Monday, April 1, 2013

Ministry Update Mar/Apr 2013



The Holy Week r the days leading to a holy weekend which traditional churches observe by holding commemorative services like Maundy Thursday, Good Friday, Holy Saturday, n finally, the very core of the Christian observance, Easter Sunday. For me, it began with a fully traditional service in a high (in tradition) church where the clergymen/deaconesses renewed their ordination n commission vows. I sat n observed every bit of every procedure. It was interesting but I’m not sure what most of it meant – did it hv biblical implications or was it merely a tradition? Half the hymns belonged to the previous, previous century. A few churches proceeded to observe the traditional Maundy Thursday Service at night but minus the significant washing of feet ritual. Then came the Good Friday mid-day devotional service. Bcoz I was asked to share on one of the seven last words on the cross, I attended yet another (super) high (in tradition) service. Starting from 12 noon till 3pm, to commemorate the time Jesus hung on the cross till He breathed His last, seven speakers shared a short devotion from each “seven last words.” Again, the hymns were from the previous, previous century. It was a bit “eerie” with the organ (maybe it was a piped organ) playing those ancient hymns in a church with super high ceiling. It felt like as if the saints of old were watching us from “up there.”

I had a “break” from the traditional setting when I delivered an Easter day message at the Sahabat Orang Sakit (SOS) service on Saturday. On Easter Sunday I was in a Methodist church n faced the challenging task to interpret “live” for a funny Japanese-American speaker. I was in the annex building with a group of Indonesians. I think there were about 70-80 of them. It was a challenge bcoz at the main sanctuary, the speaker spoke in English n there was an interpreter to interpret into hokkien while I interpreted into Bahasa Malaysia (not Indonesia) in a different location. Yet the most challenging part was during the altar call. About 80-90% of the Indonesians responded n they proceeded to the main sanctuary. That was when I was called in. In a moment, I “panicked” for awhile bcoz coming from a “traditional” setting, I’m not used to this, what’s more, the call came from this anointed speaker n I’ve always tried to avoid “praying in BM” bcoz my BM prayer language has extremely limited vocabulary! But the moment I stepped on the “stage” I felt a strong anointing n I felt extremely calmed. Surprisingly, I prayed n did the altar call (almost) flawlessly! After the service, several church members came up to me to express how impressed they were with the interpreted “altar call.” I can only respond, “praise the Lord!” but one day the opportunity will come when I can tell them the truth – it was not I but the Lord who enabled.

April is just the “next page.” There’s a Regional Women’s Conference I’m obligated to attend in Sungai Petani. It is a dread for me bcoz most participants r “from the previous generation” n the program does not look interesting at all with reports after reports. There’s a tentative trip to the OA village the following weekend. Then I’ll be accompanying the OA pastors to Seremban to attend a week-long class in Spiritual Retreat. No rest for me here as I’ll be interpreting for the facilitator throughout the retreat. I hope there is some time I can meet up with an old friend who is in Seremban. He needs help as he’s in n out of depression n is on heavy medication – my course-mate in varsity. When we first “met up” thru facebook, he sounded extremely frustrated with life n quickly shared with me that he’s gay n expecting me to stop “friending” him. Right now, he sounds pretty in control n on the road to recovery. From Seremban after the retreat, part of the class intends to stop by KL to visit our pastor friend who has been transferred to Subang Jaya. I’m joining this visit n later drop by my sister’s place to see my nephews who wanted me to “see what they’ve got from HK Disneyland.” GE13 better not suddenly be on last Sat of April so we can proceed with our plans. The uncertainty of when GE13 will be is really driving me crazy especially when it comes to planning my travels. I know I’m not alone in this. Most of us r as frustrated.

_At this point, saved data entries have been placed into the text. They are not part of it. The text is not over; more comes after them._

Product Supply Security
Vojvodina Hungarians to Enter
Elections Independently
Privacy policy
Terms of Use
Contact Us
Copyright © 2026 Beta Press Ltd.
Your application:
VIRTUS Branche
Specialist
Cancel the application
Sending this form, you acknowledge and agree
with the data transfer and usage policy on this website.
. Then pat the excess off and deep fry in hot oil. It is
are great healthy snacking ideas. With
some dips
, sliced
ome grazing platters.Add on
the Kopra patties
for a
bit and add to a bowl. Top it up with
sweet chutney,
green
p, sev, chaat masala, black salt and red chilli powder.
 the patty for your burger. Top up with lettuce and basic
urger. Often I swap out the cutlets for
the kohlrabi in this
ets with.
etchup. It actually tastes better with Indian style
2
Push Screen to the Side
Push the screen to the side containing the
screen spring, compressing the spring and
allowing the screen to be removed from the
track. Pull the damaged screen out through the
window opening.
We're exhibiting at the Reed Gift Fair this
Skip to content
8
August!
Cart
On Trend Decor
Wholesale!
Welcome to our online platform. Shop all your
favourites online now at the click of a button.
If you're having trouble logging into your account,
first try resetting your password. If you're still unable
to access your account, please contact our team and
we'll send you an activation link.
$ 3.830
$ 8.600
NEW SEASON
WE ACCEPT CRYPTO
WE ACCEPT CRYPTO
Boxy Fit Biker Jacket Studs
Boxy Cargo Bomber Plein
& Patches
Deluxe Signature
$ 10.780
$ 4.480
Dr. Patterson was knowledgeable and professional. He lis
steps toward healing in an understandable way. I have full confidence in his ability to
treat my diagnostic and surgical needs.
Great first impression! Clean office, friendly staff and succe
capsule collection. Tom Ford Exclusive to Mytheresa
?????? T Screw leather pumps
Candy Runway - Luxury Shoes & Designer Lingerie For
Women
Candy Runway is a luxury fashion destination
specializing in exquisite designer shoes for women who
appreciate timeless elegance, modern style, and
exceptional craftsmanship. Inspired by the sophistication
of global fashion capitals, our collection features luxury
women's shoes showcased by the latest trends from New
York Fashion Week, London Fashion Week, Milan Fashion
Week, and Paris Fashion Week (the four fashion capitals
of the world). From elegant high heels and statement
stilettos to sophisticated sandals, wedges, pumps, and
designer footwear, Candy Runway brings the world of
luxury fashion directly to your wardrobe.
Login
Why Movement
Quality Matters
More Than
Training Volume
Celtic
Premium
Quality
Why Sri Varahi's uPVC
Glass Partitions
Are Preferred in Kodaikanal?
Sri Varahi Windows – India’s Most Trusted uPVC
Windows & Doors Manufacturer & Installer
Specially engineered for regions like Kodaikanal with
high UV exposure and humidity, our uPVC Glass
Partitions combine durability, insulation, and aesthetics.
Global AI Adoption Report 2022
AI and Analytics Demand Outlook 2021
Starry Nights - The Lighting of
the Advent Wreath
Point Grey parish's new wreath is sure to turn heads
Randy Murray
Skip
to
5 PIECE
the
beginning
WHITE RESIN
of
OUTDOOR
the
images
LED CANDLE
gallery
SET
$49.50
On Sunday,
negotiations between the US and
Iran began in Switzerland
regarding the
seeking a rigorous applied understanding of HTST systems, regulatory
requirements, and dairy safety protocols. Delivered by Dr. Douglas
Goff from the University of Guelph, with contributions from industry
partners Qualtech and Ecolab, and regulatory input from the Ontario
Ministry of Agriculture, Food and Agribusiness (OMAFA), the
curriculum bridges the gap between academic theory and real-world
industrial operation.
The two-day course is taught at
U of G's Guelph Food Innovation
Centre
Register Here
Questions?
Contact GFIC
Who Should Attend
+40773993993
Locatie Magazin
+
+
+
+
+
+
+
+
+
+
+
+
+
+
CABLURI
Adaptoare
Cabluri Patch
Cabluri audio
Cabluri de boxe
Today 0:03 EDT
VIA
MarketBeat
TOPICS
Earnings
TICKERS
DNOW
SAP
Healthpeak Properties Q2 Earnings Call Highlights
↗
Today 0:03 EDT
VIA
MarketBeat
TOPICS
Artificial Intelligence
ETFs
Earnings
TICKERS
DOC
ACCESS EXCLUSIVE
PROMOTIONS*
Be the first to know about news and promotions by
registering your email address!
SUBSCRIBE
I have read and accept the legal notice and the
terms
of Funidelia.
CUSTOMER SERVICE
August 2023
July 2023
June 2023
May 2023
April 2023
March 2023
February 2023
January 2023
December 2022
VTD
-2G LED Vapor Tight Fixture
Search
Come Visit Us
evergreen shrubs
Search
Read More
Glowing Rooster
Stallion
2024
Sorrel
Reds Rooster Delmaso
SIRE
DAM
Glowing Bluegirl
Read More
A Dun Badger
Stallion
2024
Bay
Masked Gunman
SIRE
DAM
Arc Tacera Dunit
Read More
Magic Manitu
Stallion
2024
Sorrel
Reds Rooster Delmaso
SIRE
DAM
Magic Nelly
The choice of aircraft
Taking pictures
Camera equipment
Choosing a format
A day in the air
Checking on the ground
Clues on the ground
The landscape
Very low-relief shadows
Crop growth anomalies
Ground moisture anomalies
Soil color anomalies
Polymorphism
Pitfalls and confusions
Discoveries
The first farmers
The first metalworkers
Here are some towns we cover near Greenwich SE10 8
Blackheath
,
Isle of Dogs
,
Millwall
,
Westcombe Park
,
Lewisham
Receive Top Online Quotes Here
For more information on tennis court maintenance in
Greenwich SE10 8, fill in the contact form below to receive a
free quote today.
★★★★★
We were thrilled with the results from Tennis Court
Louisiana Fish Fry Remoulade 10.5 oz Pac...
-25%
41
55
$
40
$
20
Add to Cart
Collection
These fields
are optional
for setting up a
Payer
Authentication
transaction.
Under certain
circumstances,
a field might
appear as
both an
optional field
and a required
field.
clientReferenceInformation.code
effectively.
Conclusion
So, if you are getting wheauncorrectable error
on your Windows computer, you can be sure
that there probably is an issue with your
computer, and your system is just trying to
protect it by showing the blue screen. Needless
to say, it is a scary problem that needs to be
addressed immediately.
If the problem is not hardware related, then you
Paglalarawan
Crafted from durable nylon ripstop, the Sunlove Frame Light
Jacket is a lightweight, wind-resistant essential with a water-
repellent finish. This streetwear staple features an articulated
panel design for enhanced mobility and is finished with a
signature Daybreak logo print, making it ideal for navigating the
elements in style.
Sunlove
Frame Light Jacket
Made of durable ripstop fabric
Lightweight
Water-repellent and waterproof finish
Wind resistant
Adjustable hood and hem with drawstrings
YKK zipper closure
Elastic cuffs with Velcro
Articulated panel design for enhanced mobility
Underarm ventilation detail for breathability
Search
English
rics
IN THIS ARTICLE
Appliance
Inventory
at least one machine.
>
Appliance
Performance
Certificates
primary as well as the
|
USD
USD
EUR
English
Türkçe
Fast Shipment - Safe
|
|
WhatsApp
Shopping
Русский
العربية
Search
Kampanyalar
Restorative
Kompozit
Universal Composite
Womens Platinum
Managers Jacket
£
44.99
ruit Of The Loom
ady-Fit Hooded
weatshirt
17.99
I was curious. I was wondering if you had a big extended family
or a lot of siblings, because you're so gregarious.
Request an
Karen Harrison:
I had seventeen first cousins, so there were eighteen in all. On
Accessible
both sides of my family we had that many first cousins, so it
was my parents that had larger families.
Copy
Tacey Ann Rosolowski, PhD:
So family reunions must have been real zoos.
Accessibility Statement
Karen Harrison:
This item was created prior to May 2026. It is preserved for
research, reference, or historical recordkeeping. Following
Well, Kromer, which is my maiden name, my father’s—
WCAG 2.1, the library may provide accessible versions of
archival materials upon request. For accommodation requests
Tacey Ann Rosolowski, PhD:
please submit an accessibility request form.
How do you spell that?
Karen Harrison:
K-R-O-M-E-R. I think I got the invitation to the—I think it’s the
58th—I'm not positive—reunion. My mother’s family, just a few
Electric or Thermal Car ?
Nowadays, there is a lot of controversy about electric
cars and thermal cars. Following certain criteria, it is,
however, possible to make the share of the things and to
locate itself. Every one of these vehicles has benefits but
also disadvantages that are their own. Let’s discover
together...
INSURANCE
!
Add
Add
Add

So the next few days I will need to translate student notes into BM for the retreat n to edit/read thru chps 3 n 4 of my proof-read (2nd time) dissertation. It’ a bit behind schedule here bcoz my proof-reader in Singapore was overwhelmed by his teaching commitments n the demise of his mother. The final chapter should come in soon. Plz pray for me. I know I’ve never been a good student in school n I hv my report book to prove it. And I know that on my own I can never ever come close to even half of what I hv reached academically. I’m anxious, excited, overwhelmed by God’s goodness. This is truly my testimony of God’s faithfulness n goodness in my life. Therefore I so look forward to completing this (academic) program n anxiously waiting for new challenges ahead.

Once again, thank you for your partnership in ministry.